St. Athanasius was born in Egypt during the height of Christian persecution within the Roman Empire under Emperors Diocletian and Maximian. He came of age just as St. Constantine the Great rose to power and legalized Christianity within the empire. As a young deacon he travelled with the Patriarch of Alexandria to Nicea, where the First Ecumenical Council took place in 325. There he defended the Church against the heresy of Arianism, which falsely taught that Jesus Christ was not God in the same way that God the Father was. He introduced the phrase “of one essence with the Father” (homoousios to patri), which we recite in the Creed every Liturgy.
After the Council of Nicea, St. Athanasius returned to Egypt where he was elevated to the patriarchal throne in 328. He remained as the chief shepherd of the Church in Egypt until his death is 373. During his time as patriarch he endured five exiles, lasting a total of 17 years. In one of his exiles he joined the early desert fathers: St. Anthony the Great, St. Makarios, and others. He wrote The Life of St. Anthony, which introduced the Christian world to the life of desert asceticism and monasticism.

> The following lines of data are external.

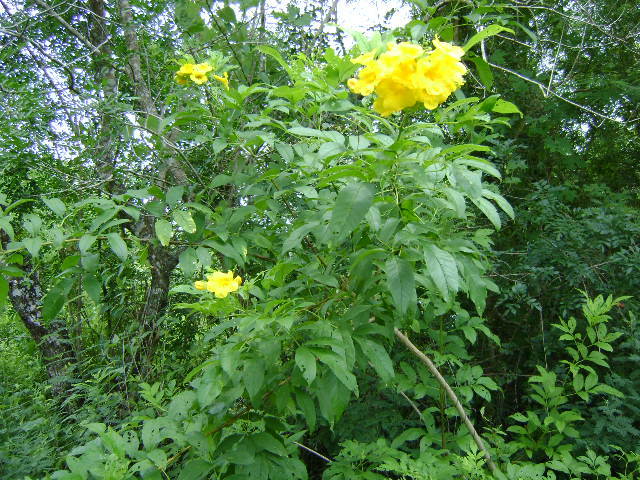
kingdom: Plantae
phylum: Tracheophyta
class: Magnoliopsida
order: Lamiales
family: Bignoniaceae
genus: Tecoma
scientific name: Tecoma stans
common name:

In 367 he was the first Church Father to write a list of the 27 canonical books of the New Testament – as opposed to the heretical books that pretended to be authentic teachings of the Church. His list eventually became the New Testament as we know it today. In addition, St. Athanasius wrote several treatises defending the Faith against heresy.
Yet St. Athanasius’ most enduring words are these, “God became man, that we might be made god.” His words are enduring because they are shocking: We can become god? Yes, though further clarification is needed. We do not become God in the same essence; we don’t join the Holy Trinity and disappear into God. However we also don’t become gods that are separate from God Almighty, like the pantheon of gods in Greek mythology.
Rather St. Athanasius is describing the process of theosis or deification – the way in which humans become united to God. That union is so intimate that we truly become “partakers of the divine nature” (2 Peter 1:4). Just as we receive the very Body and Blood of our Lord Jesus Christ and have His Body and Blood intermingled with our own body and blood, so we can become intimately united to God eternally. Yet this unification is not a one-time event; it is a life-long spiritual journey, the result of which Jesus Himself described, quoting in John 10:34 from Psalm 82: “I have said: you are gods; you are all sons of the Most High.” We become adopted into God’s family, as His sons and daughters. And that makes us brothers and sisters of the Son of God, Jesus Christ. It means that we become like God. We take on His attributes as our own, while still retaining our own unique identity.
God became man, that we might be made god. God has joined Himself to us, taking on our human nature.